Mestre da imagem, Boris Kossoy recebe homenagem da USP e lembra trajetória
Aos 84 anos, fotógrafo, pesquisador e historiador é homenageado pela ECA-USP por sua contribuição acadêmica e artística que redefiniu a história e a teoria da imagem no País
A trajetória de um dos mais influentes pensadores da imagem no Brasil será reconhecida com a mais alta honraria acadêmica. O fotógrafo, pesquisador e historiador Boris Kossoy, de 84 anos, receberá o título de Professor Emérito da Escola de Comunicações e Artes da Universidade de São Paulo (ECA-USP) nesta quinta-feira, 25.
A influência da arquitetura
Paulistano, Boris formou-se em Arquitetura e Urbanismo pela Universidade Presbiteriana Mackenzie em 1965. "Eu gostava de desenho e desenhava desde garoto. O caminho natural foi a arquitetura", recorda. Além disso, a década de 1960 foi marcada pela construção de Brasília. "O feito de Lúcio Costa e Oscar Niemeyer causou grande impacto, me impressionou muito e acabou influenciando a minha escolha", disse ao Estadão.

Dados guardados »

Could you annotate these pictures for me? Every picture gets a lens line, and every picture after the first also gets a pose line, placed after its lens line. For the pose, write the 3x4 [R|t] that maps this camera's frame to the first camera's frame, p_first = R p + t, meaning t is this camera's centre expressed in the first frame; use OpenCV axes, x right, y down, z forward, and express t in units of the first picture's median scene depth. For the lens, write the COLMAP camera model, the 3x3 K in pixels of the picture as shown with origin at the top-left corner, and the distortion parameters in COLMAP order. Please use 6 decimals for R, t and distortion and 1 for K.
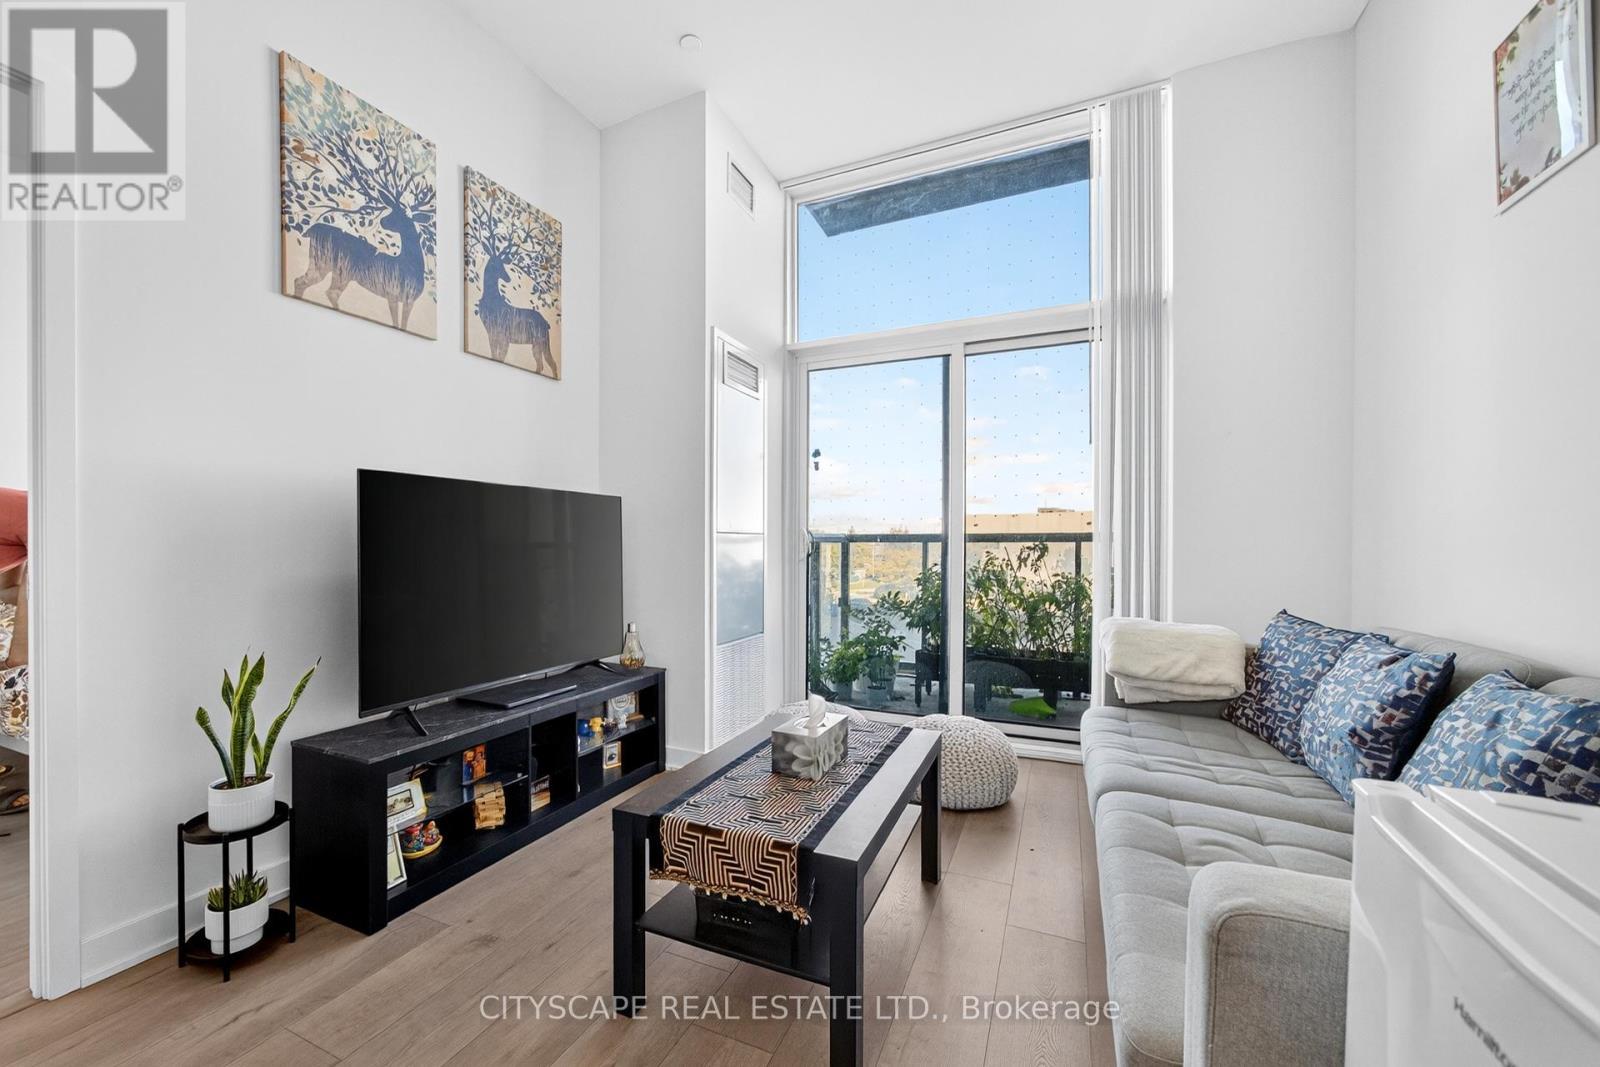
lens RADIAL K [[652.0, 0, 753.8], [0, 652.0, 544.7], [0, 0, 1]] dist [-0.016691, 0.011752]
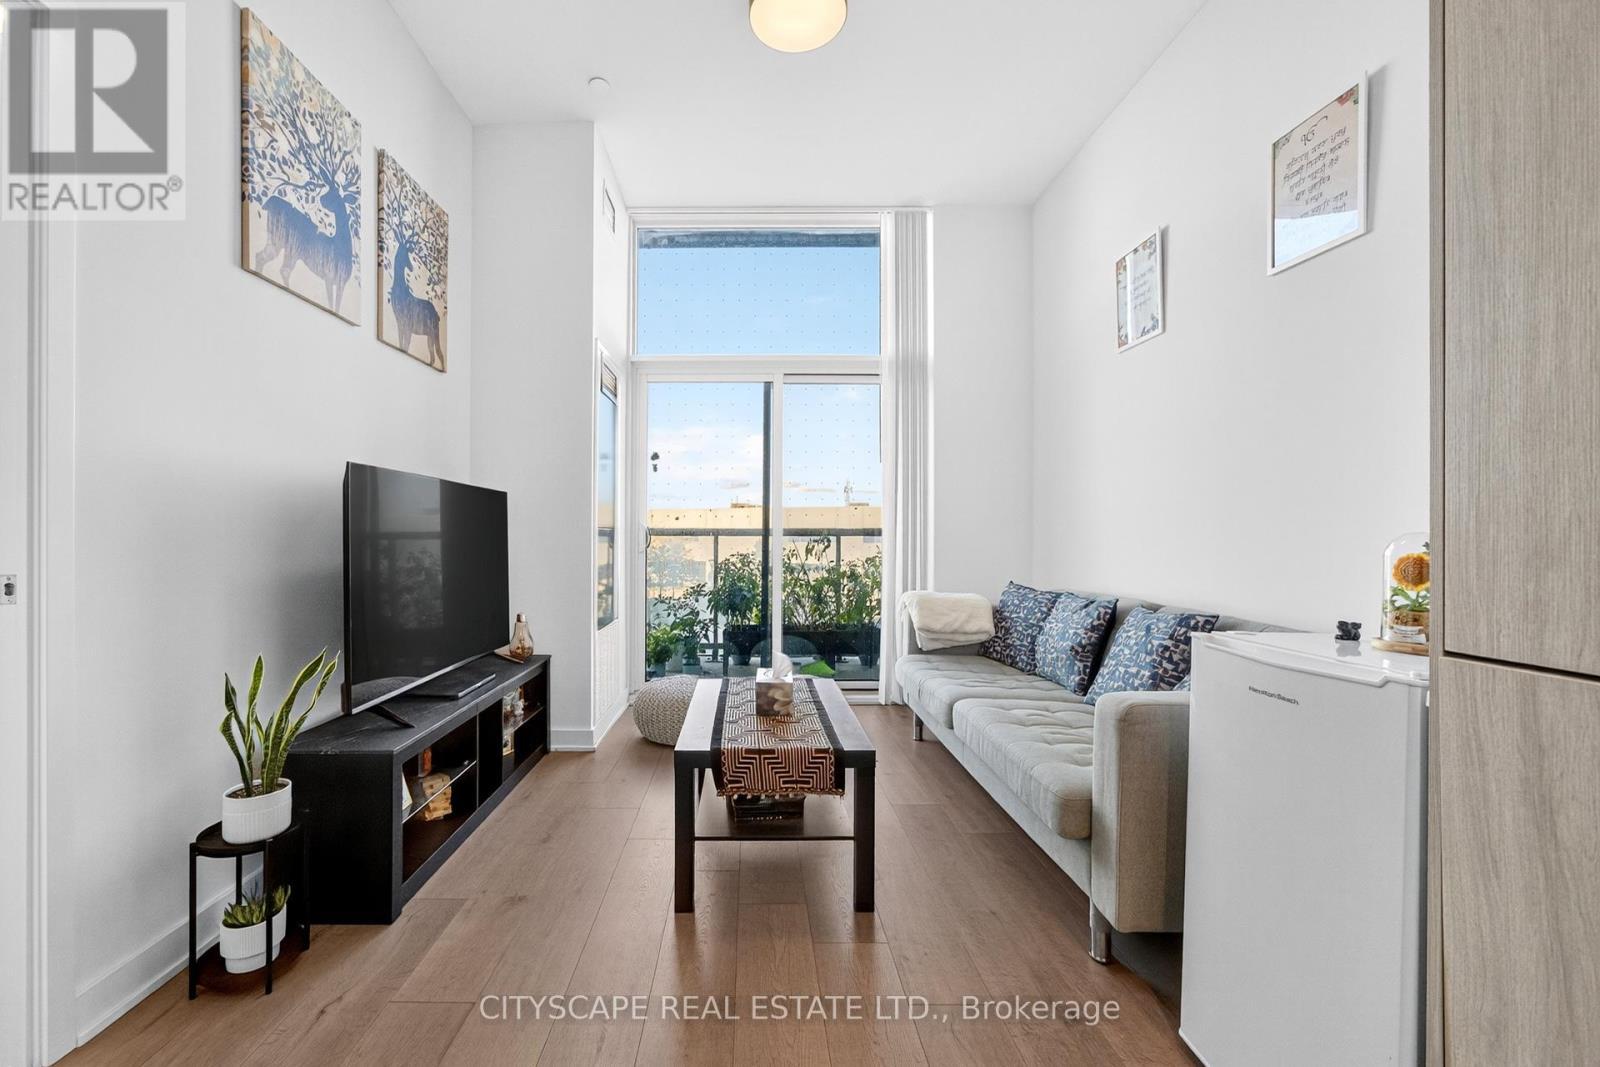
lens RADIAL K [[652.7, 0, 747.4], [0, 652.7, 537.1], [0, 0, 1]] dist [-0.013389, 0.008502]
pose [[0.902559, 0.000348, 0.430566, -0.414853], [0.000091, 0.999999, -0.000999, -0.001876], [-0.430566, 0.000940, 0.902559, -0.127042]]
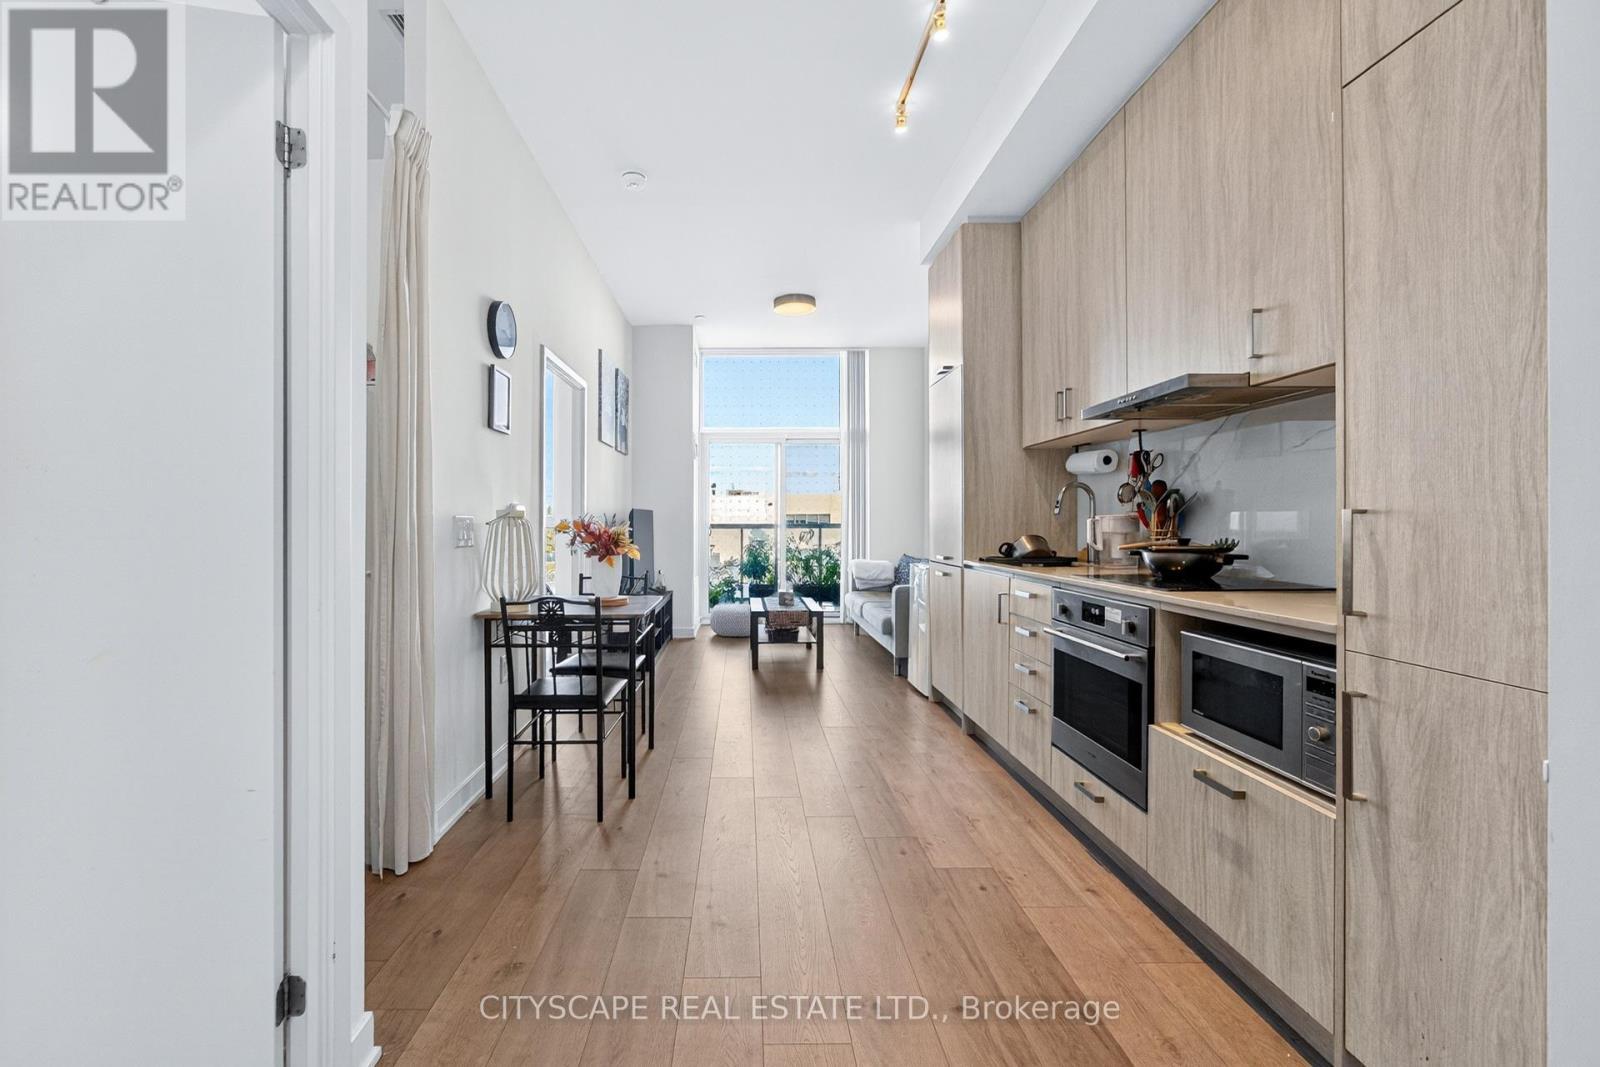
lens RADIAL K [[665.3, 0, 741.8], [0, 665.3, 519.5], [0, 0, 1]] dist [-0.012964, 0.000487]
pose [[0.902955, -0.000559, 0.429734, -1.187423], [0.003298, 0.999979, -0.005628, -0.043558], [-0.429722, 0.006499, 0.902938, -1.459432]]
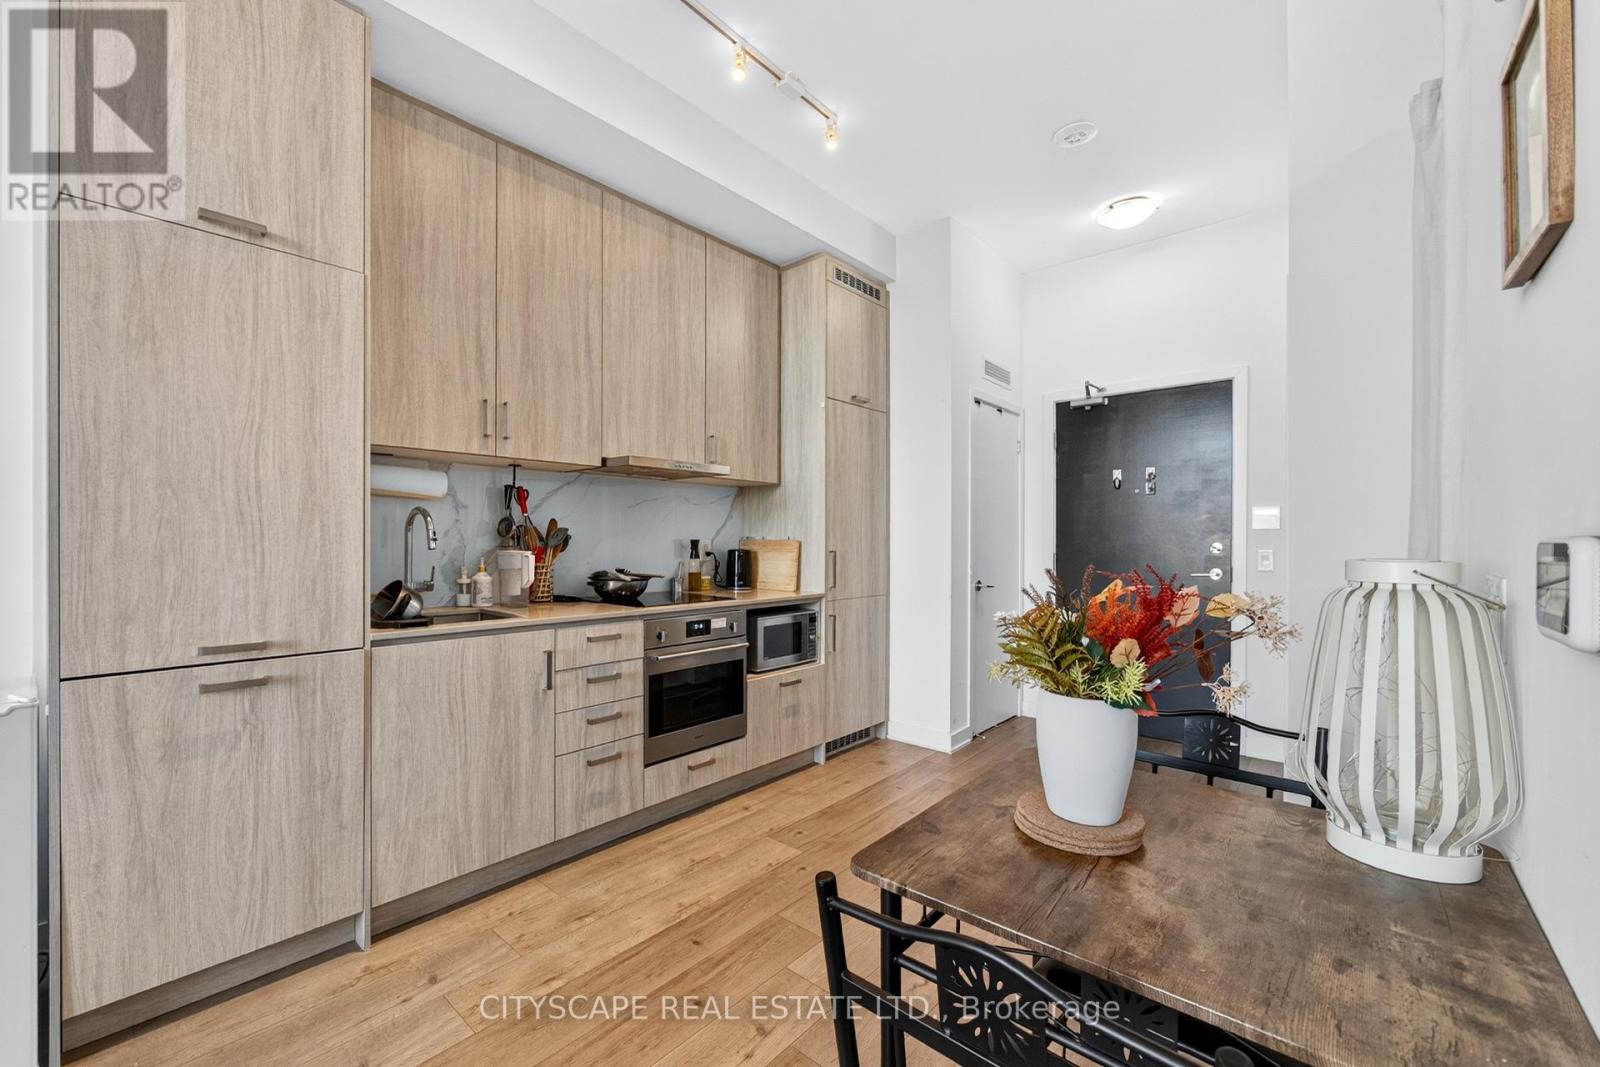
lens RADIAL K [[652.0, 0, 753.8], [0, 652.0, 544.7], [0, 0, 1]] dist [-0.016691, 0.011752]
pose [[-0.955526, -0.008710, 0.294780, -0.748791], [-0.006990, 0.999952, 0.006886, -0.080985], [-0.294826, 0.004519, -0.955540, 0.465299]]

Lista de tarefas »
(1) Segundo o texto sobre Boris Kossoy, por que ele foi estudar arquitetura? Responda em uma a três frases.
(2) Escreva a próxima parte do texto sobre Boris Kossoy, começando logo depois da última frase.
Os registros vêm de outra fonte.

Respostas por tarefa »
(1) Boris gostava de desenhar desde menino, então a arquitetura foi o caminho natural. Além disso, a construção de Brasília nos anos 1960, obra de Lúcio Costa e Oscar Niemeyer, o impressionou muito e acabou influenciando a escolha.

(2)
Atuou por cerca de seis anos como arquiteto, até decidir-se pela fotografia. Durante muitos anos, manteve o seu estúdio, o Ampliart, na Rua Marquês de Itu, no centro de São Paulo - endereço que, nos anos 1970, reunia diversos escritórios de arquitetura. A formação na área e a convivência com outros arquitetos marcaram seu olhar fotográfico: "A arquitetura sempre esteve presente. A questão do espaço e da sua interpretação foi fundamental para a composição da minha estética também", afirma.
Também nos anos 1970, Boris foi um dos líderes do Movimento Photogaleria, ao lado de George Racz. O grupo, que levantava a bandeira da inserção no mercado de trabalho e dos direitos autorais, reunia fotógrafos que atuavam no jornalismo, na publicidade e em outras áreas, incluindo fotógrafos amadores. Entre 1973 e 1974, o coletivo chegou a fazer exposições em São Paulo e no Rio de Janeiro. "O projeto estava à frente do seu tempo e fotógrafos de renome participaram da iniciativa", lembra Kossoy.
Viagem pelo fantástico
Ao longo da carreira, Kossoy subverteu convenções estéticas. Em 1971, lançou Viagem pelo Fantástico, um dos primeiros fotolivros publicados na América Latina. A obra o tornou precursor do realismo fantástico na fotografia sul-americana, ao criar narrativas visuais que exploravam o absurdo e a fantasia, questionando a noção de fotografia como mero reflexo da realidade.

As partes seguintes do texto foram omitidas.